Archeparchy of Beirut (Maronite)
Archeparchia Berytensis Maronitarum
|Ecclesiastical province||Immediately Subject to the Maronite Patriarch of Antioch|
|(as of 2012)|
|Sui iuris church||Maronite Church|
|Rite||West Syro-Antiochene Rite|
|Cathedral||Saint George Cathedral|
|Patriarch||Bechara Boutros al-Rahi|
|Archeparch||Paul Abdel Sater|
Maronite Catholic Archeparchy of Beirut (in Latin: Archeparchia Berytensis Maronitarum) is an archeparchial seat of the Maronite Church immediately subject to the Holy See in Lebanon. As of 2012, there were 232,000 baptized. It is currently ruled by Archeparch Paul Abdel Sater.
The territory is divided into 127 parishes and as of 2012, there were 232,000 Maronite Catholics.
The presence of a sizeable Maronite community in Beirut dates back to the Crusades, as witnessed by William of Tyre. With the departure of the Crusaders, the community had an inevitably decrease. Its first bishop known is Youssef, mentioned in 1577 in the Annals of Patriarch Boutros Estephan El Douaihy. However the history of the Maronite bishops of Beirut for the past times is too flawed to be able to say with certainty that it was Youssef its first bishop.
After that Beirut had at least a century before finding the name of another bishop, Youssef Damascus (as-Sami, 1691). By now the number of Bishops is regular and uninterrupted until today. Among the successive bishops there was a special mention to Abdallah Qara'ali, founder of the OLM, renowned jurist, who played an important role in the Synod of Maronite Bishops of Mount Lebanon in 1736. This synod canonically established the Maronite episcopal sees, including even that of Beirut.
The residence of the bishops was not the city, but the monastery of Saint John of Qataleh. Only from Peter Karam Abu bishops began to reside permanently in Beirut. This favored the development of the Maronite community in a few years (1850 - 1870) from 3,000 to 15,000 faithful.
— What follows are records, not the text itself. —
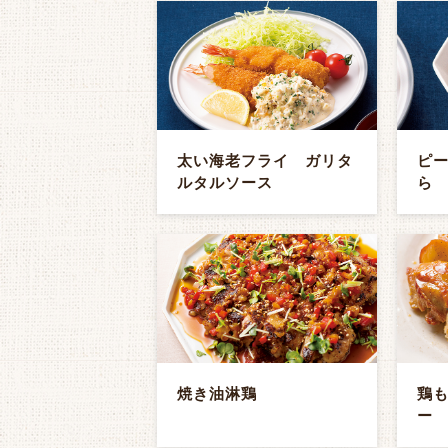
太い海老フライ ガリタ
ピ
ルタルソース
ら
焼き油淋鶏
鶏
ー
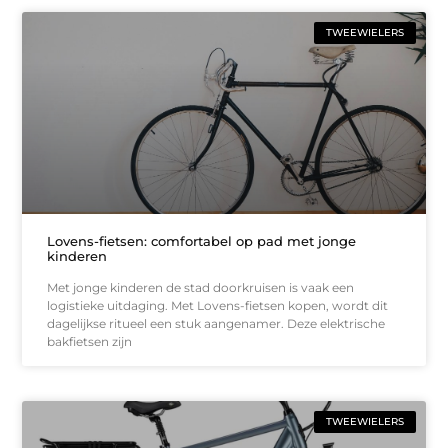
TWEEWIELERS
Lovens-fietsen: comfortabel op pad met jonge
kinderen
Met jonge kinderen de stad doorkruisen is vaak een
logistieke uitdaging. Met Lovens-fietsen kopen, wordt dit
dagelijkse ritueel een stuk aangenamer. Deze elektrische
bakfietsen zijn
TWEEWIELERS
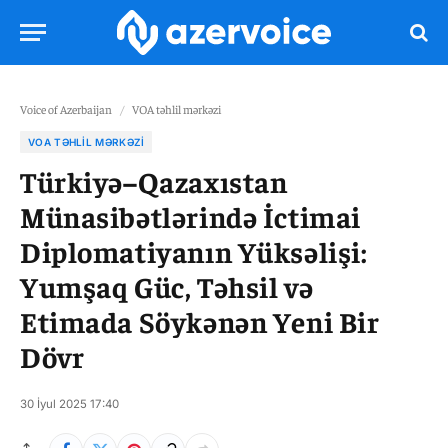
Voice of Azerbaijan
/
VOA təhlil mərkəzi
VOA TƏHLIL MƏRKƏZI
Türkiyə–Qazaxıstan
Münasibətlərində İctimai
Diplomatiyanın Yüksəlişi:
Yumşaq Güc, Təhsil və
Etimada Söykənən Yeni Bir
Dövr
30 İyul 2025 17:40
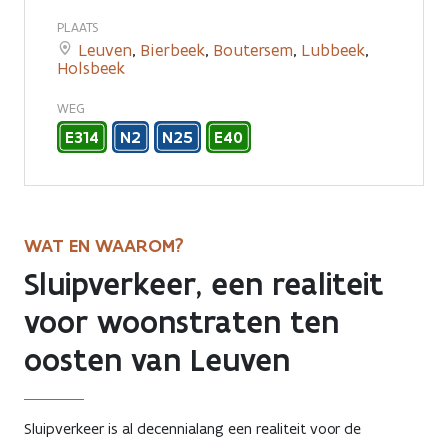
sluipverkeer
PLAATS
Leuven
,
Bierbeek
,
Boutersem
,
Lubbeek
,
ten
Holsbeek
oosten
WEG
van
E314
N2
N25
E40
Leuven
WAT EN WAAROM?
Sluipverkeer, een realiteit
voor woonstraten ten
oosten van Leuven
Sluipverkeer is al decennialang een realiteit voor de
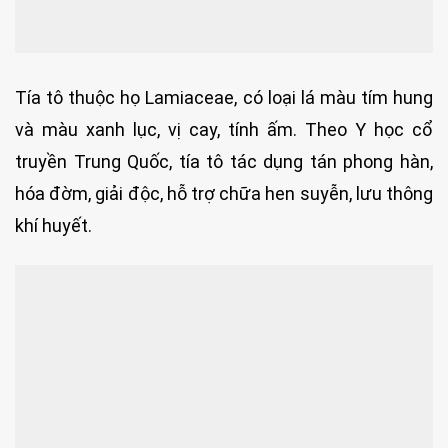
Tía tô thuộc họ Lamiaceae, có loại lá màu tím hung
và màu xanh lục, vị cay, tính ấm. Theo Y học cổ
truyền Trung Quốc, tía tô tác dụng tán phong hàn,
hóa đờm, giải độc, hỗ trợ chữa hen suyễn, lưu thông
khí huyết.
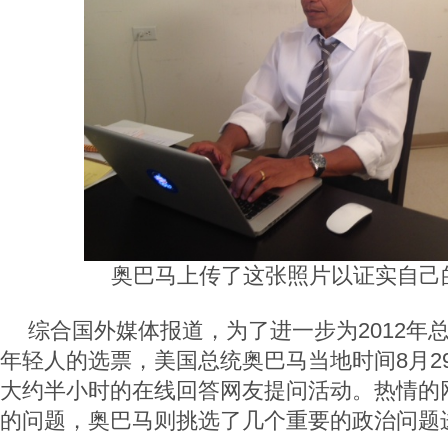
奥巴马上传了这张照片以证实自己
综合国外媒体报道，为了进一步为2012年
年轻人的选票，美国总统奥巴马当地时间8月2
大约半小时的在线回答网友提问活动。热情的
的问题，奥巴马则挑选了几个重要的政治问题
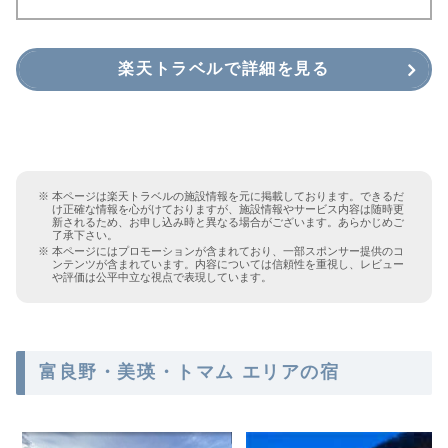
楽天トラベルで詳細を見る
本ページは楽天トラベルの施設情報を元に掲載しております。できるだ
け正確な情報を心がけておりますが、施設情報やサービス内容は随時更
新されるため、お申し込み時と異なる場合がございます。あらかじめご
了承下さい。
本ページにはプロモーションが含まれており、一部スポンサー提供のコ
ンテンツが含まれています。内容については信頼性を重視し、レビュー
や評価は公平中立な視点で表現しています。
富良野・美瑛・トマム エリアの宿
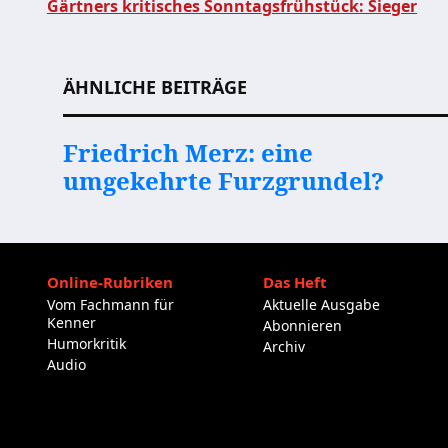
Gärtners kritisches Sonntagsfrühstück: Sieger
Beitragsnavigation
ÄHNLICHE BEITRÄGE
Friedrich Merz: eine
umgekehrte Furzgrundel?
Online-Rubriken
Das Heft
Vom Fachmann für
Aktuelle Ausgabe
Kenner
Abonnieren
Humorkritik
Archiv
Audio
Bishop Tobia Aoun had trouble when he took possession of his seat facing opposition from a segment of the Maronite population, which supported a candidate who aspired to become bishop of Beirut, Nicolas Murad. Aoun eventually convinced him to abandon his project. Bishop Aoun finally took possession of the chair on June 10, 1847. Tobia Aoun travelled to Rome in 1862 and was personally received during a private audience by Pope Pius IX who named him Assistant to the Pontifical Throne. In becoming Assistant to the Pontifical Throne, Tobia Aoun immediately entered the Papal nobility as Count of Rome. In 1862, Bishop Aoun was received by Emperor Napoleon III in Paris and awarded the French Legion of Honour. That same year, he was received by Sultan Abdul-Aziz in Constantinople and awarded the Ottoman Empire's Order of Medjidjie (Nishan-i-Majidia). In 1869, Tobia Aoun returned to Rome as Council Father of the First Vatican Council called by Pope Pius IX. He started the construction of the archiepiscopal palace, which was completed by his successor Yusuf Dibs. Dibs rebuilt the Saint George Cathedral, in the forms we see today, and opened a minor seminary.
The archeparchy is one of the most populous among archeparchies and eparchies of the Maronite Church. This archeparchy was visited three times by three popes: Paul VI (1964), John Paul II (1997) and Benedict XVI (September 2012).